Het is te begroeten dat men in dit geval tenminste een 5 jaar lang durend verbod op de beroepsuitoefening heeft opgelegd. Helaas gebeurt dat veel te weinig bij grensoverschrijdend gedrag (GOG) door hulpverleners. Indien het om een hulpverlener uit de reguliere gezondheidszorg zou betreffen, had men dit beroepsverbod met grote waarschijnlijkheid niet opgelegd. Doel van de strafrechtelijke maatregel in deze dient naar onze mening echter vooral te zijn dat cliënten in de toekomst beschermd zullen zijn en de kans op herhaling zoveel mogelijk uitgesloten kan worden.
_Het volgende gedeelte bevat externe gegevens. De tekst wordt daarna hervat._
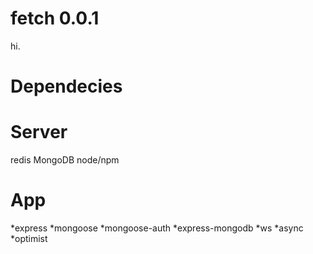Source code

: fetch 0.0.1
=====
hi.


Dependecies
======

Server
=====
redis
MongoDB
node/npm

App
====
*express
*mongoose
*mongoose-auth
*express-mongodb
*ws
*async
*optimist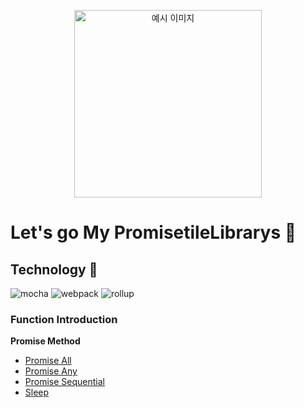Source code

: <p align="center">
  <img src="https://pixabay.com/get/g20467c66325722c38733e743c7488ba03621312329bada765ceacd9cd1ef0a6264d389d314e174dae86f84aee1990d04_640.png" alt="예시 이미지" width="300" height="300">
</p>

# Let's go My PromisetileLibrarys 🚀

## Technology 🔧
![mocha](https://img.shields.io/badge/mocha-8D6748?&logo=mocha&logoColor=white)
![webpack](https://img.shields.io/badge/webpack-8DD6F9?&logo=webpack&logoColor=white&textColor=white)
![rollup](https://img.shields.io/badge/rollup-EC4A3F?&logo=rollup.js&logoColor=white)

### Function Introduction
**Promise Method**
- [Promise All](https://github.com/WooHyucks/Let-s-go-my-PromisetileLibrarys/blob/PromisetileLibrarys/PromiseOption/src/Promise.All.js)
- [Promise Any](https://github.com/WooHyucks/Let-s-go-my-PromisetileLibrarys/blob/PromisetileLibrarys/PromiseOption/src/Promise.Any.js)
- [Promise Sequential](https://github.com/WooHyucks/Let-s-go-my-PromisetileLibrarys/blob/PromisetileLibrarys/PromiseOption/src/Promise.sequential.js)
- [Sleep](https://github.com/WooHyucks/Let-s-go-my-PromisetileLibrarys/blob/PromisetileLibrarys/PromiseOption/src/Sleep.js)



      
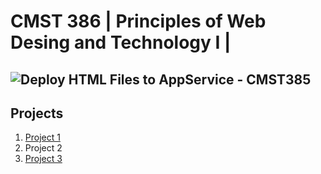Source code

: # CMST 386 | Principles of Web Desing and Technology I |

## ![Deploy HTML Files to AppService - CMST385](https://github.com/mkernsNCR/cmst385/workflows/Deploy%20HTML%20Files%20to%20AppService%20-%20CMST385/badge.svg)

## Projects

1. [Project 1](https://github.com/mkernsNCR/cmst385/tree/main/project1)
2. Project 2
3. [Project 3](https://github.com/mkernsNCR/cmst385/tree/main/project3)
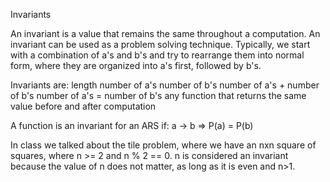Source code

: Invariants

An invariant is a value that remains the same throughout a computation. An invariant can be used as a problem solving technique. Typically, we start with a combination of a's and b's and try to rearrange them into normal form, where they are organized into a's first, followed by b's. 

Invariants are:
    length
    number of a's
    number of b's
    number of a's + number of b's
    number of a's = number of b's
    any function that returns the same value before and after computation

A function is an invariant for an ARS if:
a -> b => P(a) = P(b)

In class we talked about the tile problem, where we have an nxn square of squares, where n >= 2 and n % 2 == 0. n is considered an invariant because the value of n does not matter, as long as it is even and n>1.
Het is de vraag of het niet verstandiger was geweest geen celstraf op te leggen en in plaats daarvan voor een definitief beroepsverbod te kiezen. Dan had men op het gebied van preventie al het nodige en mogelijke gedaan en het was tevens een voor de maatschappij minder dure oplossing geweest. In de gevangenis leert de dader immers niets dat hij later bij zijn mogelijk verdere beroepsuitoefening ten positieve zou kunnen aanwenden.